The main wide-angle camera on the P50 Pro has better dynamic range than the Z Flip 3. I noticed this especially when shooting landscapes because you can see it retains more detail in highlight areas , like the sky in the image comparison below. It also performs better for low-light shots and for video recording on the main camera at 4K/60fps.
Colors on the P50 Pocket also look more natural than the Z Flip 3, which tends to oversaturate images at default settings. It’s more of a personal preference than anything, but I generally prefer images straight out of the Huawei phone. There’s also a macro mode that really gets you closer to the P50 Pocket and the ultra-wide camera has autofocus, which the Z Flip 3 lacks.
Plus, the P50 Pocket’s 40-megapixel sensor lets you take even higher resolution images if you want. That said, these photos don’t look as good or as sharp as its 10-megapixel photos.
Bigger battery will last you all day
The P50 Pocket comes with a 4000mAh battery, a larger capacity than the two 3300mAh batteries in the Z Flip 3. In my colleague Patrick Holland’s review, he noted that the battery life of the the Z Flip 3’s battery was one of the biggest downsides. . With three or four hours of screen use at 120Hz, he had to charge the phone after 11 hours.
So the larger battery in the P50 Pocket will let you go a bit longer between charges and the phone also supports 40-watt wired charging. You need the Huawei SuperCharge charger to take advantage of it, but even with my usual 25-watt adapter, I was able to get the P50 Pocket from flat to full in just over an hour. I found myself really missing out on that faster charging when I switched back to the Z Flip 3 which is no more than 15 watts.
The P50 Pocket also has the option of expandable storage up to 256GB via nano memory card, which is a huge plus for people like me who like to take lots of photos and videos.
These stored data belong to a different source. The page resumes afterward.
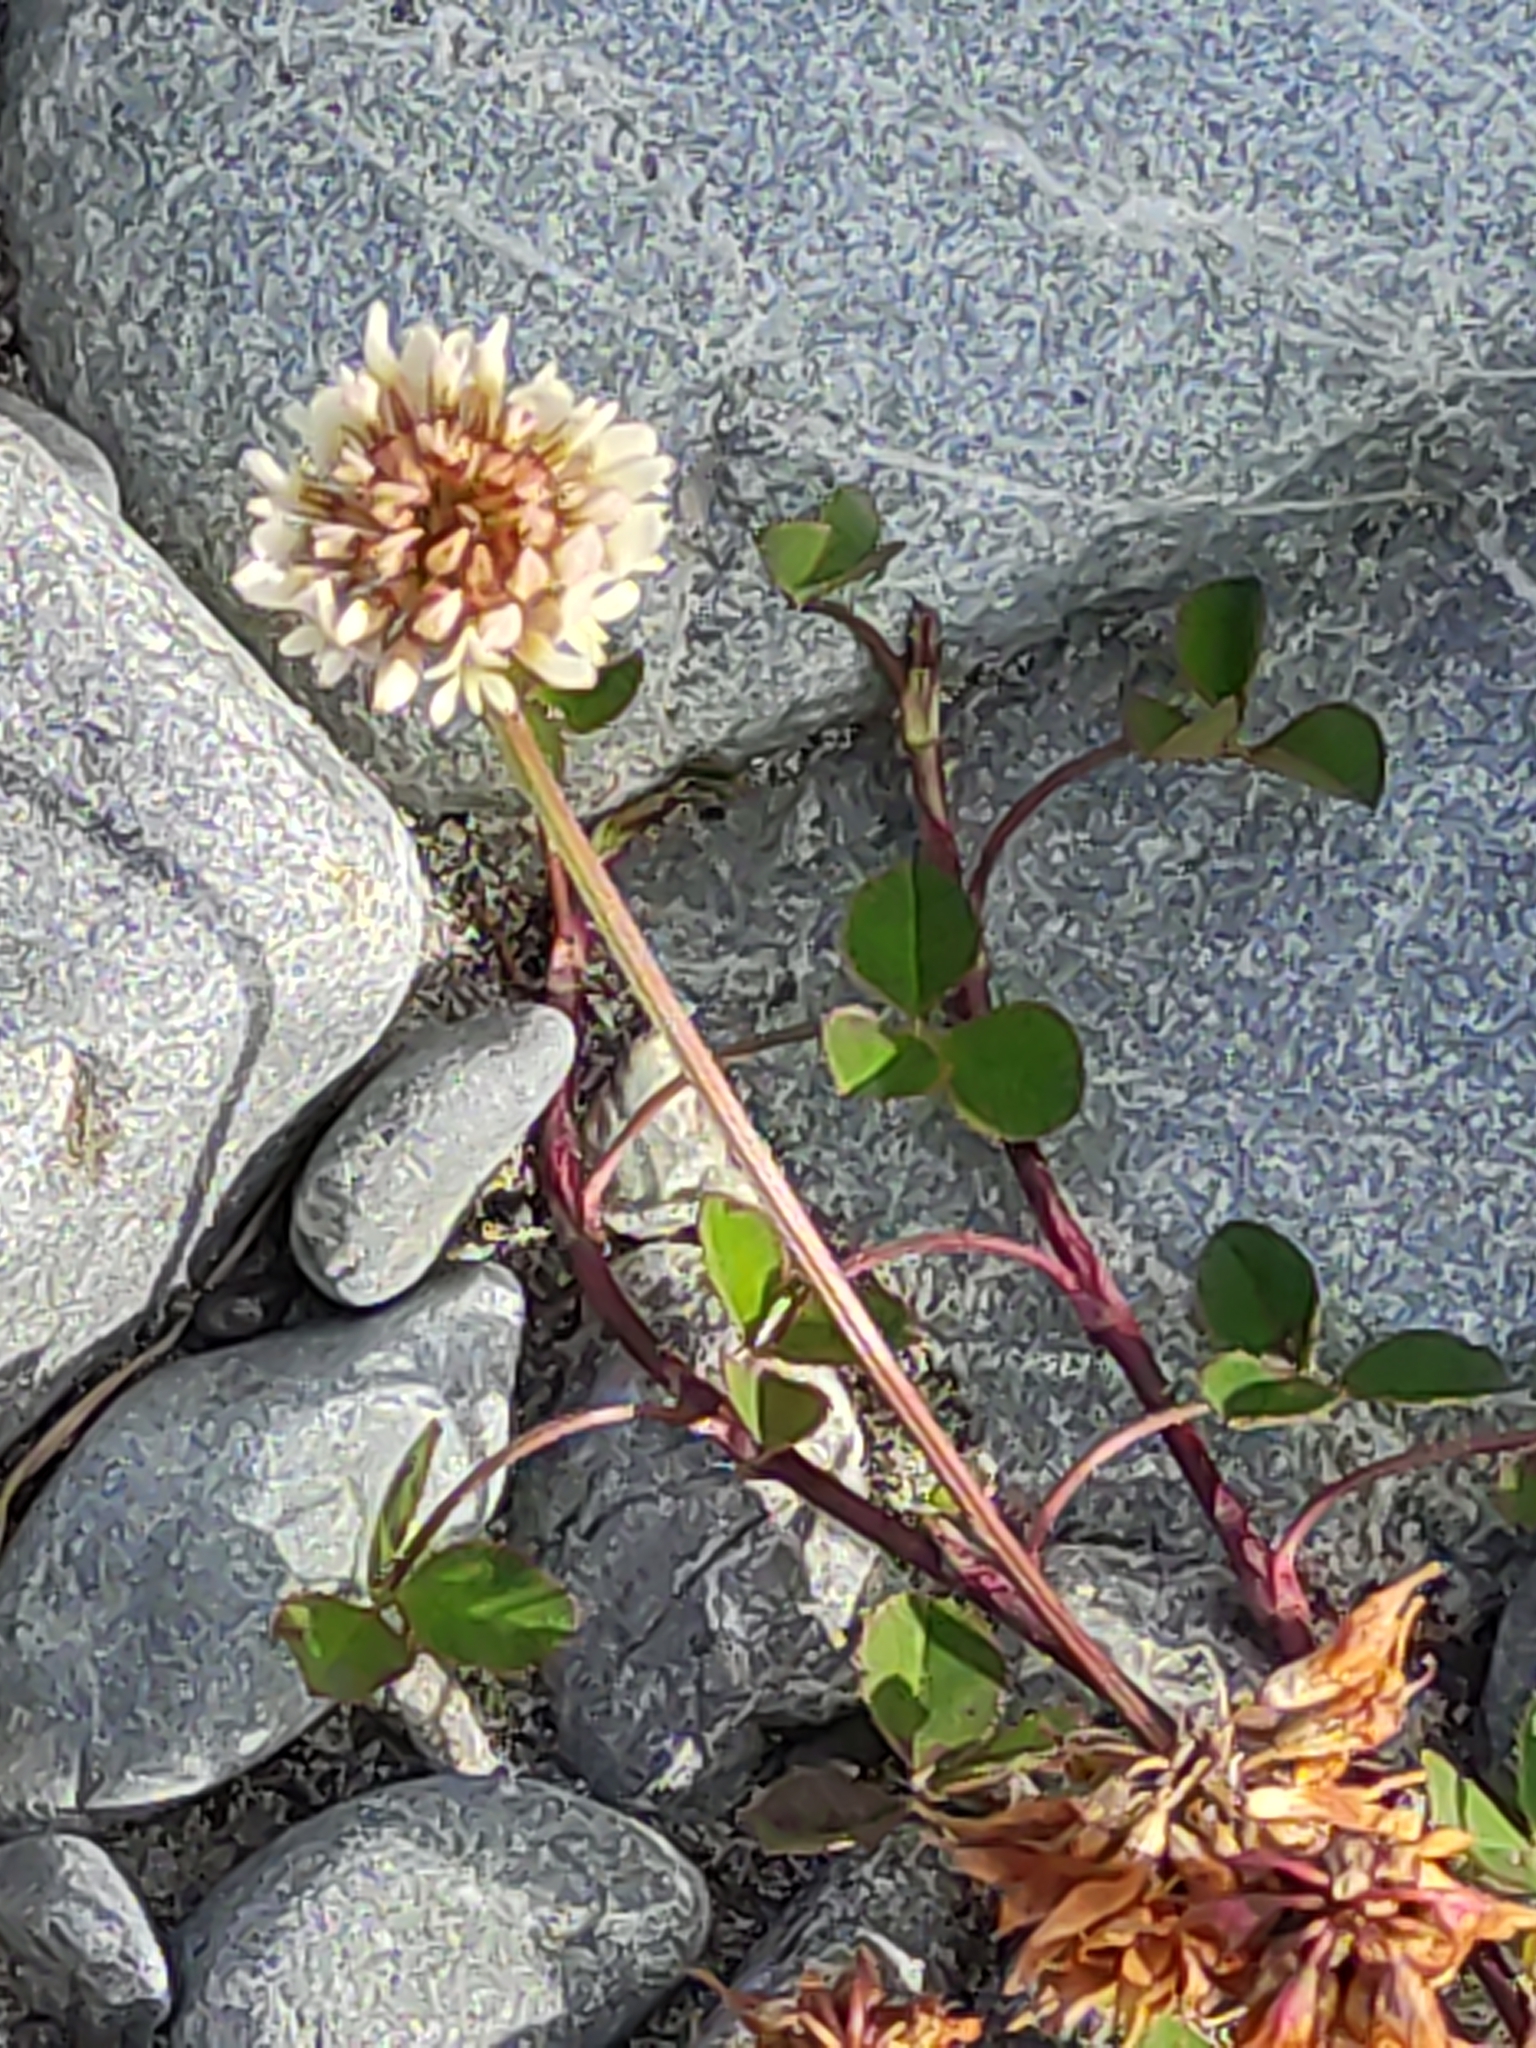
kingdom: Plantae
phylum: Tracheophyta
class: Magnoliopsida
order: Fabales
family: Fabaceae
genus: Trifolium
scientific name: Trifolium repens
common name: White clover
But the P50 Pocket isn’t a slam dunk…yet
Besides the obvious availability issues and its insanely high price, there are several things the P50 Pocket doesn’t do quite as well as Samsung’s flip phone. The Z Flip 3 is IPX8 rated, which means you can dunk it in up to 1.5 meters of water for up to 30 minutes. Naturally, I had to test this claim for myself and spoiler alert: the phone survived. Even eight months later, I’m still using the Z Flip 3 which I submerged in soft, chlorinated water with no issues to report.
With the P50 Pocket, there is no water resistance or durability rating. I’ve only used the phone for a month and have been pretty careful with it during that time, but there’s no way of knowing how it’ll perform in the long run – or if I’ll end up giving it up or accidentally soak it.
Then there is connectivity. The P50 Pocket only supports 4G LTE, which is one of the biggest issues considering its price. If you plan on keeping your phone for several years, this might be more of an inconvenience than you think, especially as 5G connectivity continues to roll out across the world. Huawei’s EMUI also has a significantly higher learning curve than I’d like, especially when it comes to its aggressive battery management.